No way was I engaging there.
"I appreciate your concern," I said, "and it's obvious you notice more than you let on. You're turning into a thoughtful young man. I'm proud."
Zach twisted on the ball of his skater shoe.
"Don't worry about Quaid Rafferty," I said, smirking. "I see him coming from miles away."
I didn't, of course—and my son's comment got me thinking fresh about the situation. The non-situation.
How much easier would things have been around here with two capable, sound-minded adults? If instead of Eunice organizing our bags according to paper-plastic-colored-plastic designation, becoming distracted and leaving loose piles to billow off chaotically, I had an equal partner?
(I'm terrible for thinking it, but I swear there are times when I wish we still chucked everything in one trash.)
Who would that other capable, sound-minded adult even be? I had one enthusiastic volunteer—Garrison—and a second in Quaid more interested in part-time duty.
Garrison was thrilling in a way, with his gusto and centerfold looks. We'd kissed on a few occasions after Davos, out back of Lewd Brew in his car or the Prius. He'd said he wanted to meet my kids, but I had demurred—imagining the weirdness between him and Zach.
Garrison was twenty-three years old. For all he understood, children could've been been artwork. Or betta fish.
And Quaid? Where do I start?
In the space of one weekend, he could veer between being the most empathetic man imaginable—rubbing my neck on the couch, chatting sweetly about any topic I desired until we both decided the time for chat had passed—and showing exactly zero consideration for my feelings.
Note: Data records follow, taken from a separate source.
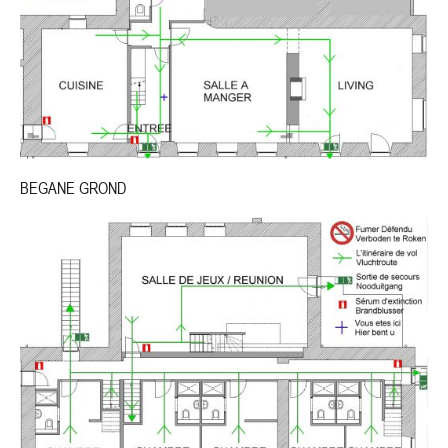
BEGANE GROND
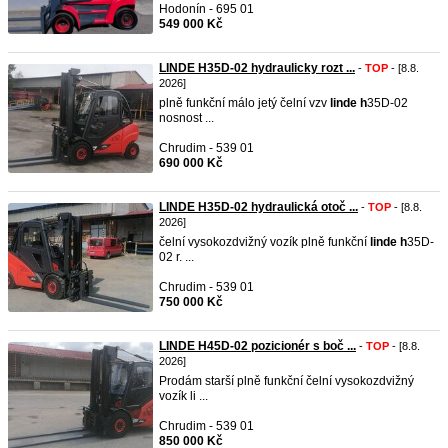
Hodonín - 695 01
549 000 Kč
LINDE H35D-02 hydraulicky rozt ...
-
TOP
- [8.8.
2026]
plně funkční málo jetý čelní vzv
linde
h
35D-02
nosnost ...
Chrudim - 539 01
690 000 Kč
LINDE H35D-02 hydraulická otoč ...
-
TOP
- [8.8.
2026]
čelní vysokozdvižný vozík plně funkční
linde
h
35D-
02 r. ...
Chrudim - 539 01
750 000 Kč
LINDE H45D-02 pozicionér s boč ...
-
TOP
- [8.8.
2026]
Prodám starší plně funkční čelní vysokozdvižný
vozík li ...
Chrudim - 539 01
850 000 Kč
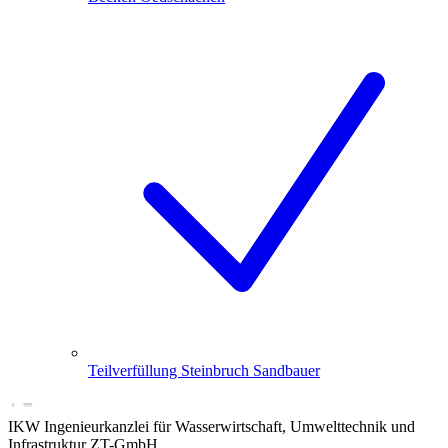
Teilverfüllung Steinbruch Sandbauer
IKW Ingenieurkanzlei für Wasserwirtschaft, Umwelttechnik und
Infrastruktur ZT-GmbH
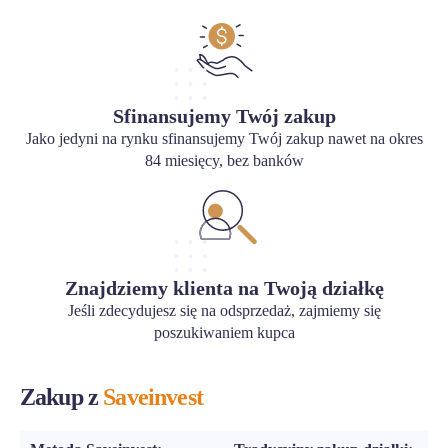
Sfinansujemy Twój zakup
Jako jedyni na rynku sfinansujemy Twój zakup nawet na okres
84 miesięcy, bez banków
Znajdziemy klienta na Twoją działkę
Jeśli zdecydujesz się na odsprzedaż, zajmiemy się
poszukiwaniem kupca
Zakup z
Saveinvest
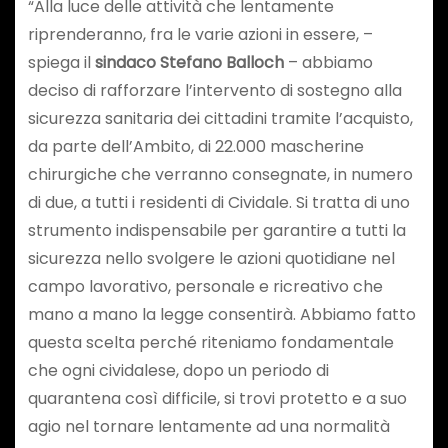
“Alla luce delle attività che lentamente
riprenderanno, fra le varie azioni in essere, –
spiega il
sindaco Stefano Balloch
– abbiamo
deciso di rafforzare l’intervento di sostegno alla
sicurezza sanitaria dei cittadini tramite l’acquisto,
da parte dell’Ambito, di 22.000 mascherine
chirurgiche che verranno consegnate, in numero
di due, a tutti i residenti di Cividale. Si tratta di uno
strumento indispensabile per garantire a tutti la
sicurezza nello svolgere le azioni quotidiane nel
campo lavorativo, personale e ricreativo che
mano a mano la legge consentirà. Abbiamo fatto
questa scelta perché riteniamo fondamentale
che ogni cividalese, dopo un periodo di
quarantena così difficile, si trovi protetto e a suo
agio nel tornare lentamente ad una normalità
Unanswered texts. Ignored calls. When I would ask Durwood if he'd seen his partner during these stretches, the ex-marine would find his boots in sudden need of inspection.
Now Eunice entered the kitchen. She had finished soaking her backup dentures upstairs and held a freshly-rinsed Tupperware.
"What's your system for putting these away?"
I looked at her. The cataract looked especially milky today. Her toes were half out of one slipper.
No more watching them alone, I decided. She can't.
I can't.
Zach stepped forward from the threshold. Eyes on me, he reached for her Tupperware.
"I know where they go, Granny," he said. "You've been working a new needlepoint, haven't you?"
She nodded, and released the oblong base and lid into his hands.
Zach said, "I'd like to see it, if you'll let me. It's up in your room, right?"
Then he helped her to the stairs, slipping off his hoodie.